Thank you very much in advance, with much appreciation

EkaterinaLevitskaya
Last seen: 11/16/2022 - 17:03
Joined: 06/02/2022 - 10:31
As a follow up on this, I…

As a follow up on this, I believe I was able to find a way to identify those inventors using the patents that they had (included in the uiuc_uspto.tsv file in the same link: https://databank.illinois.edu/datasets/IDB-4370459)

However, I still have one question. For example, when I try to search for this patent "5564249" (which comes from a dataset with inventors from 2009) in the patent_inventor.tsv file , nothing comes up, but when I search for it in the rawinventor.tsv file, I get the needed information.

Is it better to use the rawinventor.tsv file, in order to get the patent and inventor information?

I used to use patent_inventor.tsv to get that information before, but it looks like some information there is missing, which, however, can be found in the rawinventor.tsv file.

Thank you very much in advance, with much appreciation

Russ
Last seen: 11/17/2022 - 08:29
Joined: 11/14/2017 - 22:15
disambiguated vs raw

I believe the difference would be whether you want the disambiguated inventors or the raw inventors (what was pulled from the uspto source files).  patent_inventor.tsv just associates inventors and their locations to patents, I'm not sure if it used to do more.  You'd have to join with inventors.tsv on inventor_id to get the disambiguated names and with locations.tsv on location_id if you want disambiguated locations.
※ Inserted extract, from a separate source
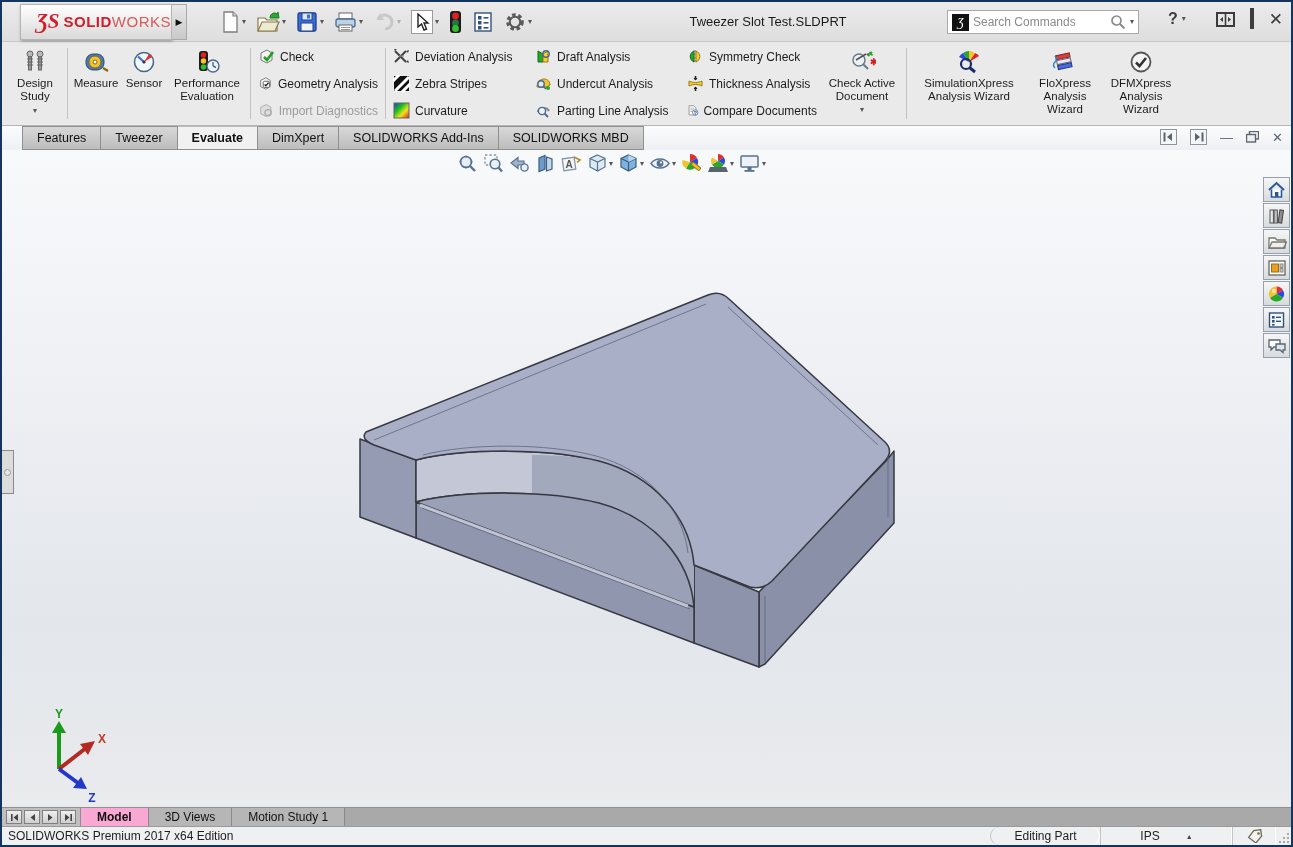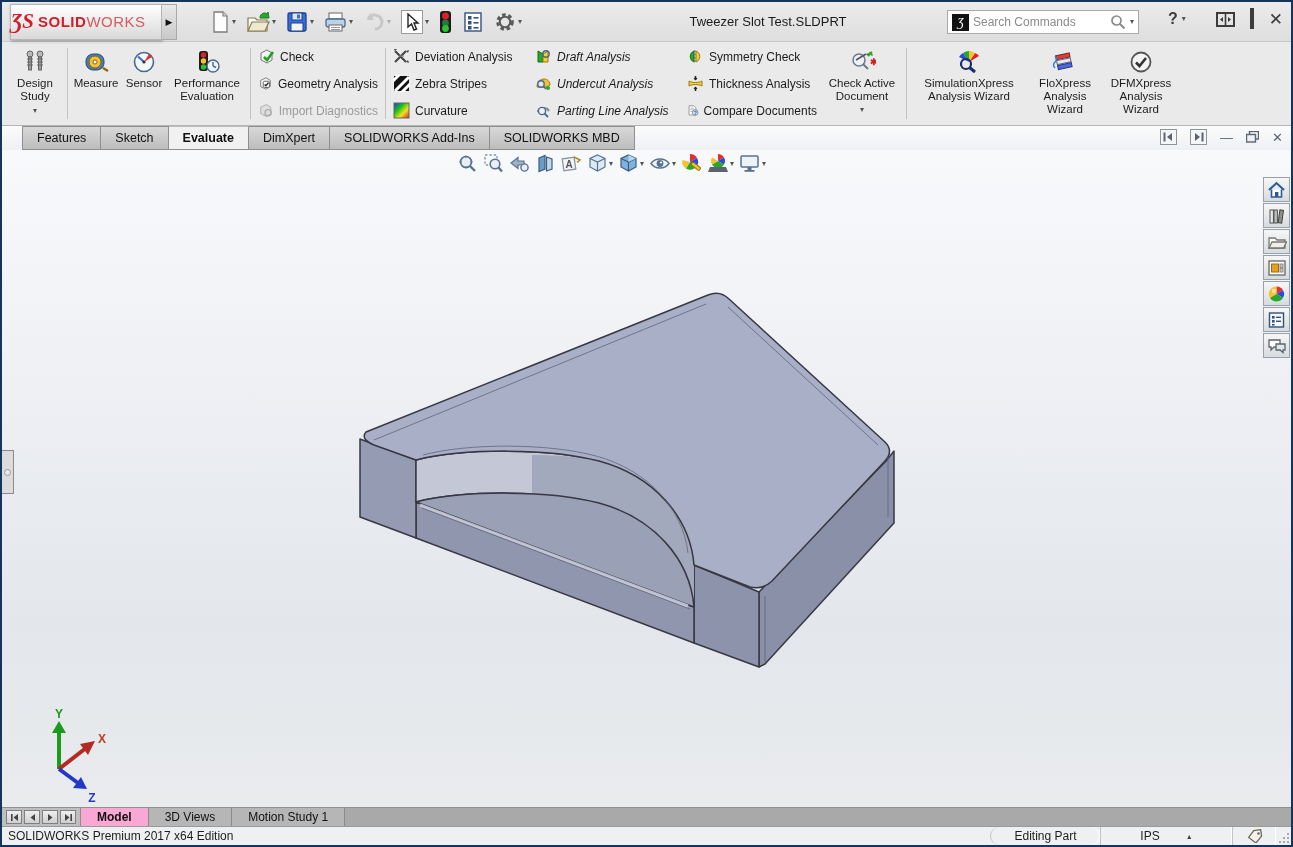"ƷS" .logo-panel { justify-content: flex-start -> flex-end; margin-left: 8px -> 18px }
I see three rows in patent_inventor.tsv for 5564249
"patent_id"     "inventor_id"   "location_id"
"5564249"       "fl:al_ln:deleon-3"     "efbc3c39-cb90-11eb-9615-121df0c29c1e"
"5564249"       "fl:av_ln:zohar-2"      "ff94740d-cb8f-11eb-9615-121df0c29c1e"
"5564249"       "fl:ta_ln:borys-1"      "ff94740d-cb8f-11eb-9615-121df0c29c1e"

from inventor.tsv
"id"    "name_first"    "name_last"     "male_flag"     "attribution_status"
"fl:al_ln:deleon-3"     "Albert"        "Deleon"        1.0     1
"fl:av_ln:zohar-2"      "Avi"   "Zohar" 1.0     1
"fl:ta_ln:borys-1"      "Tadeusz"       "Borys" 1.0     1

I am an alumni of U of I and am hoping this helps!  ILL-INI
Russ Allen

EkaterinaLevitskaya
Last seen: 11/16/2022 - 17:03
Joined: 06/02/2022 - 10:31
Thank you very much for the…

Thank you very much for the help on this, it is helpful to know

I went back to the files and found out that the issue was with the way the patent_inventor file was read-in by Pandas in Python. When I read it in with R, I was able to find the necessary patent "5564249" and other patents. I went back to Python, and converted the "patent_id" column from object to "category", which is said to be the closest equivalent of factor type in R. Once I did that, I was able to search for this patent and others in the dataframe in Python.

Thank you very much for looking into this, it was helpful to find out the problem. I find that "rawinventor" file is useful when looking up the inventors by name and patents, as this information is in one table.

With much appreciation for the help, thank you